Cerca de 1800 poemas escribió Emily Dickinson y solo me sé una línea suya de memoria, esta: Unto my Books — so good to turn (Qué bien volver a mis libros). Un poco de Emily es mucho. Me vendría bien la máquina del tiempo de H G Wells para ir a visitarla. Pero, aún suponiendo que la consigo, estará desajustada y lo mismo me puede llevar a su bautizo que a su funeral. Mejor lo primero, así podría tenerla en mis brazos y susurrarle alguna dulce nadería.
Más factible sería verla en un sueño, pero no me vale uno inventado y en los de verdad, hasta ahora, no la he visto. Era una chica seria, Emily, y así aparece en la única foto que se da por auténtica: dieciséis años y el semblante sereno; un vestido sencillo, el pelo recogido.

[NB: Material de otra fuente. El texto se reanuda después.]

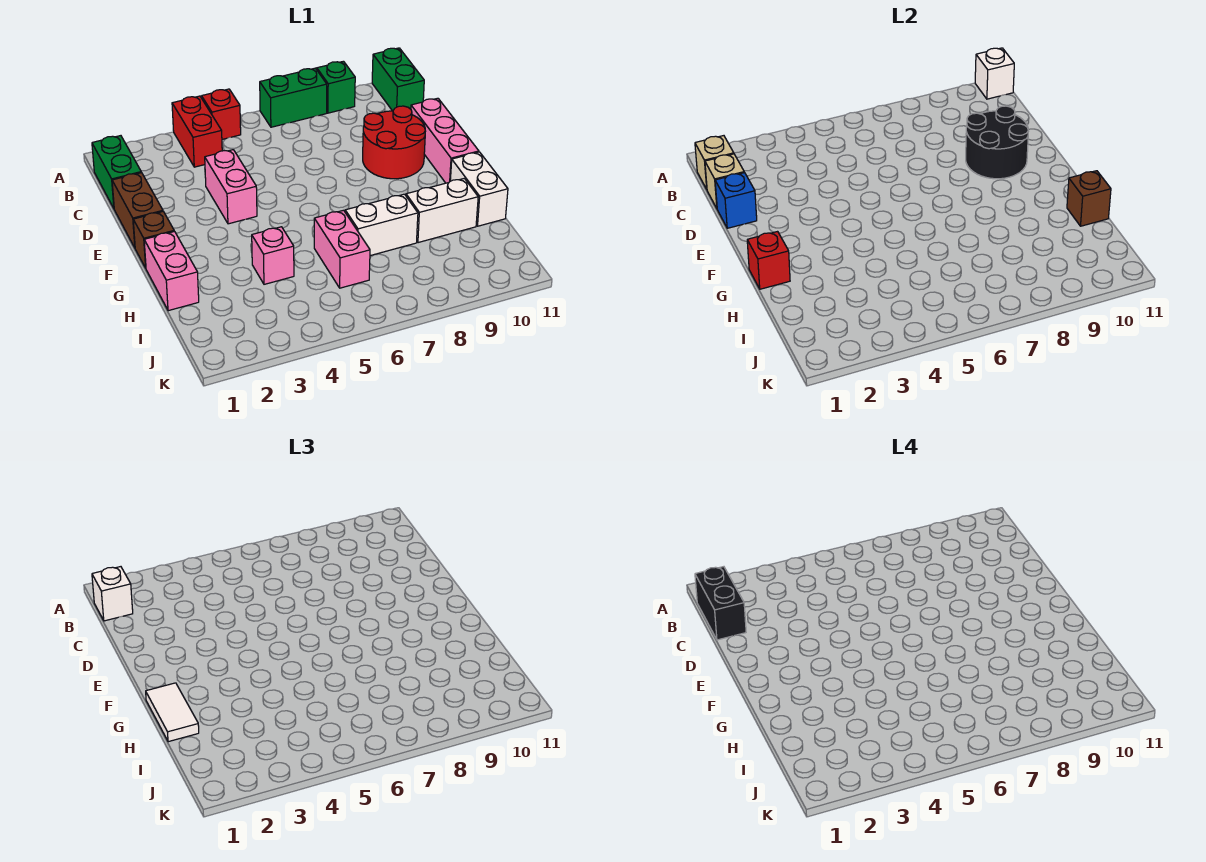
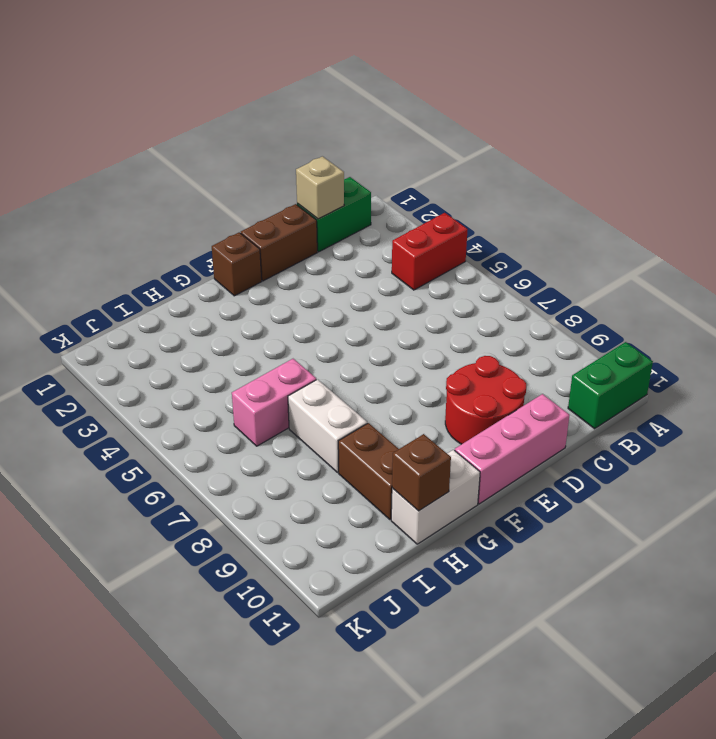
brown brick H9:H10 level 1 -> white brick H9:H10 level 1
none -> red brick A5 level 1
none -> green brick A7:A8 level 1
none -> green brick A9 level 1

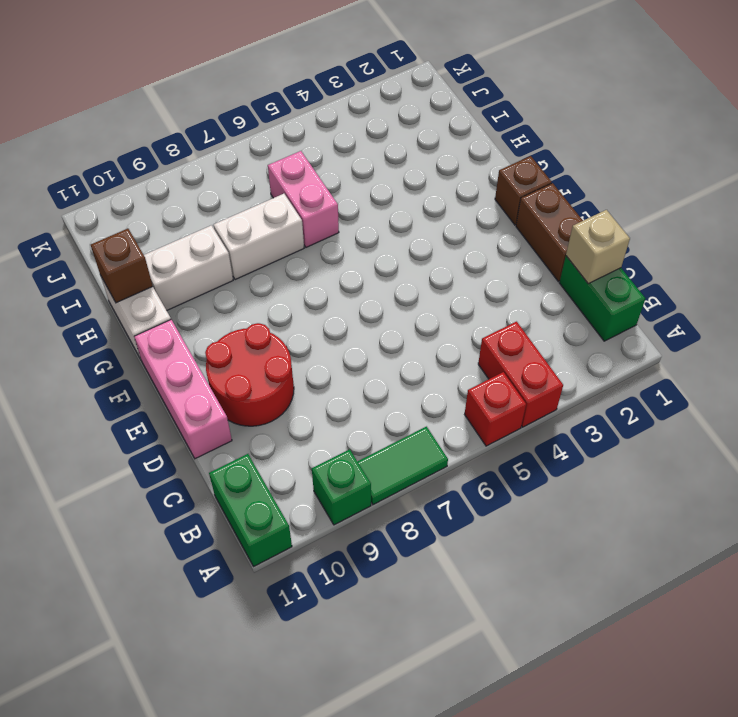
green tile A7:A8 level 1 -> green brick A7:A8 level 1
none -> pink brick D4:E4 level 1
none -> pink brick G1:H1 level 1
none -> pink brick H4 level 1

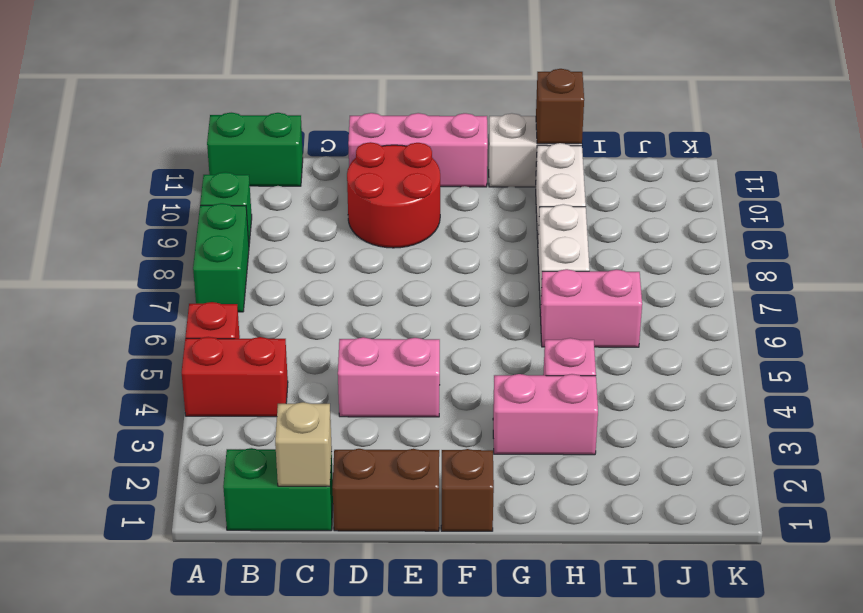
pink brick G3:H3 level 1 -> pink brick G1:H1 level 1
none -> white brick A11 level 2
none -> tan brick B1 level 2
none -> blue brick D1 level 2

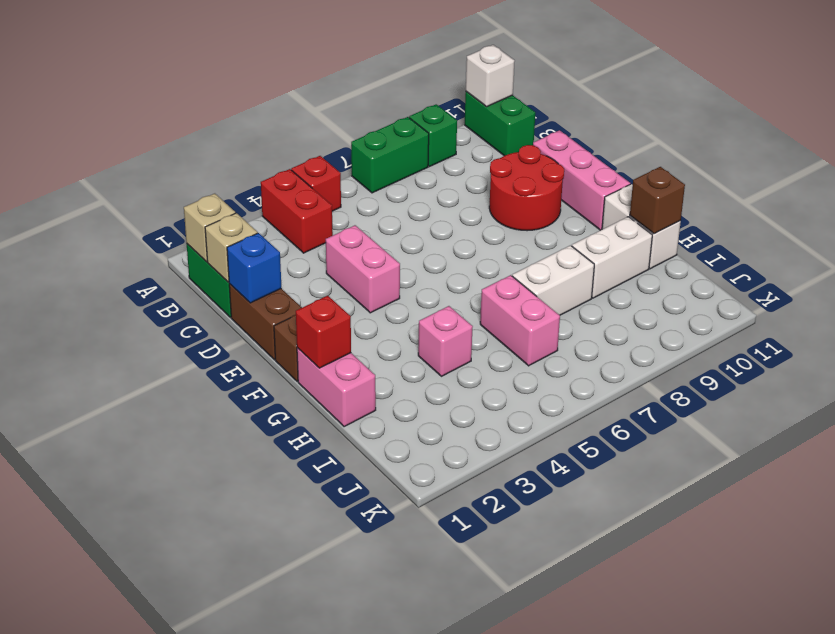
none -> black round brick D9:E10 level 2
none -> white brick B1 level 3
none -> white tile G1:H1 level 3

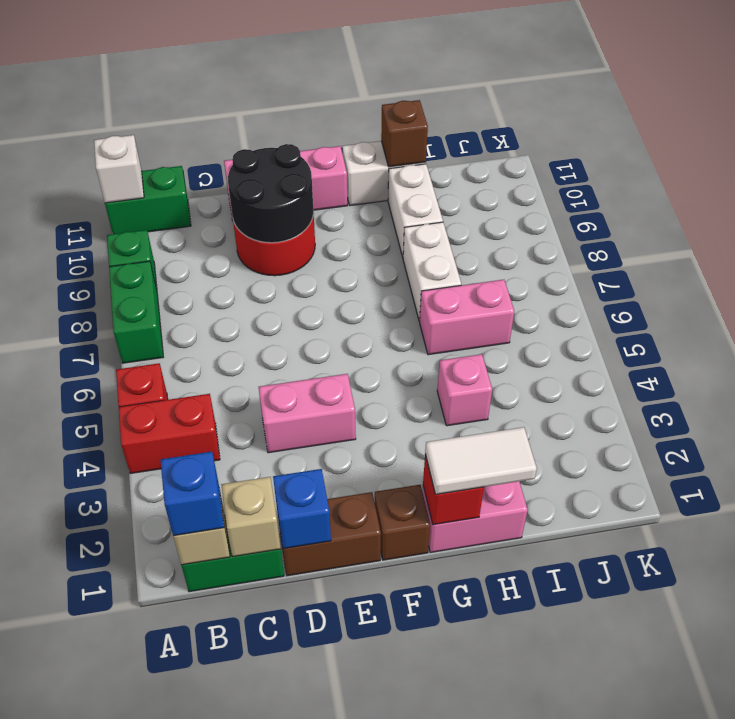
blue brick B1 level 3 -> white brick B1 level 3
none -> black brick B1:C1 level 4

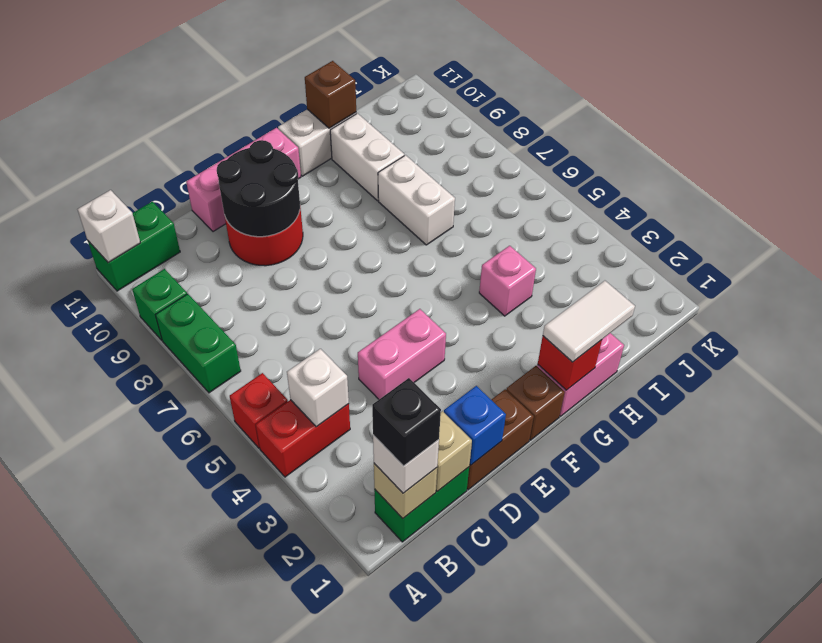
black brick B1 level 4 -> black brick B1:C1 level 4
white brick B4 level 2 -> none
none -> pink brick H6:I6 level 1

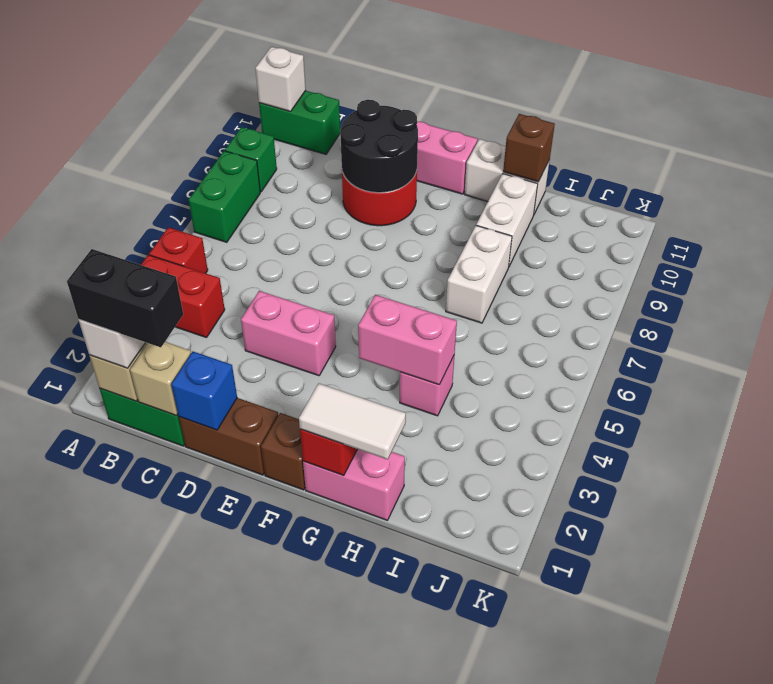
pink brick G4:H4 level 2 -> pink brick H6:I6 level 1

Descartado, de momento, el sueño, la segunda opción para ponernos en contacto es escribirle una carta. Emily escribió —y recibió— muchas cartas. Se conservan unas mil y eso que, al morir, quemaron todas las que pudieron. Así que le mandaré una dirigida a su casa en Amherst, Massachusetts.
Añadiré en la dirección un año, 1862, por si existe un ministerio del tiempo que la tramite. Y si no existe, no importa porque ahora mismo allí, en la casa museo, debe de trabajar una experta en su vida y obra que también se llamará Emily. Una mujer activa y enérgica, a la vez que sensible y delicada. Será esta Emily del siglo XXI la que lea y responda a mi carta.
Me dirigiré a ella con un Querida Emily y le diré que ya ha comenzado la primavera, que me ha gustado saber que vestía siempre de blanco, que también me gusta como escribe con mayúscula las palabras importantes y como usa los guiones para señalar las pausas. Le preguntaré cuál es, entre los suyos, su poema favorito y también si es cierto, ahora que ya no importa, que su cuñada Susan fue el amor de su vida.